A look at how our Weights and Measures Division makes sure you get when you pay for at the gas pump.

The Weights and Measures Division would like to remind those traveling for the holidays to make sure you are getting what you pay for at the gas pump.

The octane rating per gallon or liter should be visible on each pump and must be set to zero before every use. Make sure you are being charged for the exact amount by checking the price by multiplying the gallons by the unit price which should match the price exactly.  

Inspecting the gas pump

Gas stations can price their least expensive gas as "economy."   Make sure you check to see if the gas station carries "economy" gas as well as "regular" gas. When purchasing "regular" gas, it will be more expensive.  The price you are charged must match the posted price. If the posted price is lower than what you see at the pump, the gas station is violating the law. Gas station owners/managers must check for leaks or broken pieces on the pump and hose. If an issue is found they must immediately take the necessary steps needed to repair/replace them right away.  

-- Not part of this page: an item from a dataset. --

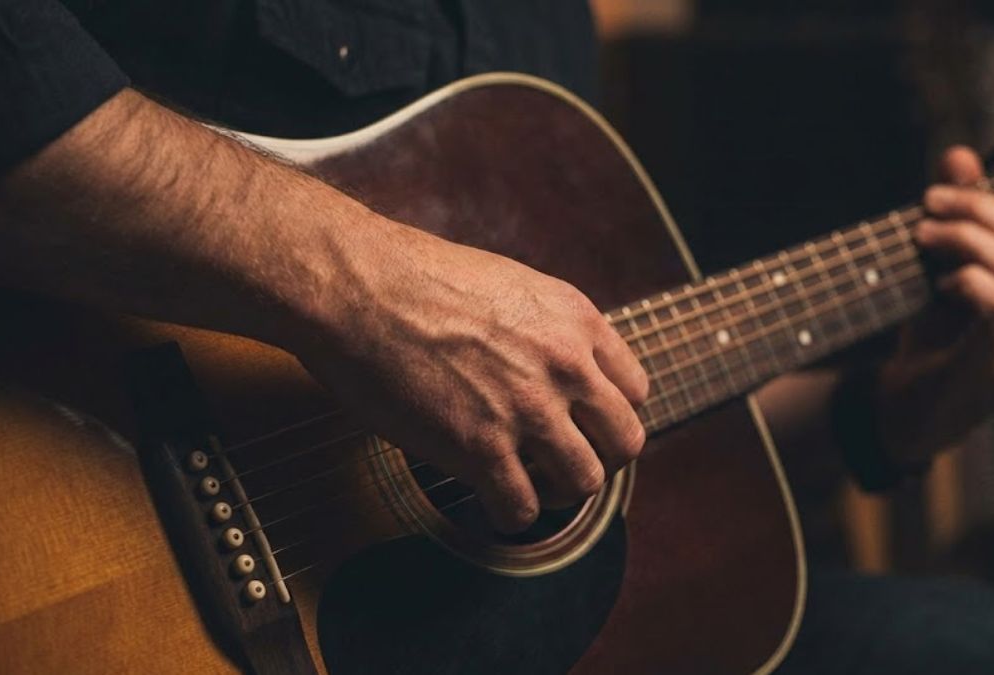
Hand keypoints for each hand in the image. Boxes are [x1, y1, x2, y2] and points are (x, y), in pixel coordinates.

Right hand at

Finally avoid purchasing gasoline when the station is receiving a shipment of gasoline. When the tanker truck is unloading, it stirs up sediment located in the underground storage tanks. Although stations have filters to prevent sediment from getting into your car, it occasionally does happen and if it does, your car will perform poorly.

Buy the correct grade. Check with your “owner’s manual” to determine what level of gasoline octane is required for your car. 95% of the cars today require only “87 octane”. Many people mistakenly believe that their car will run better or get better gas mileage if they buy the more expensively priced, higher-octane gas.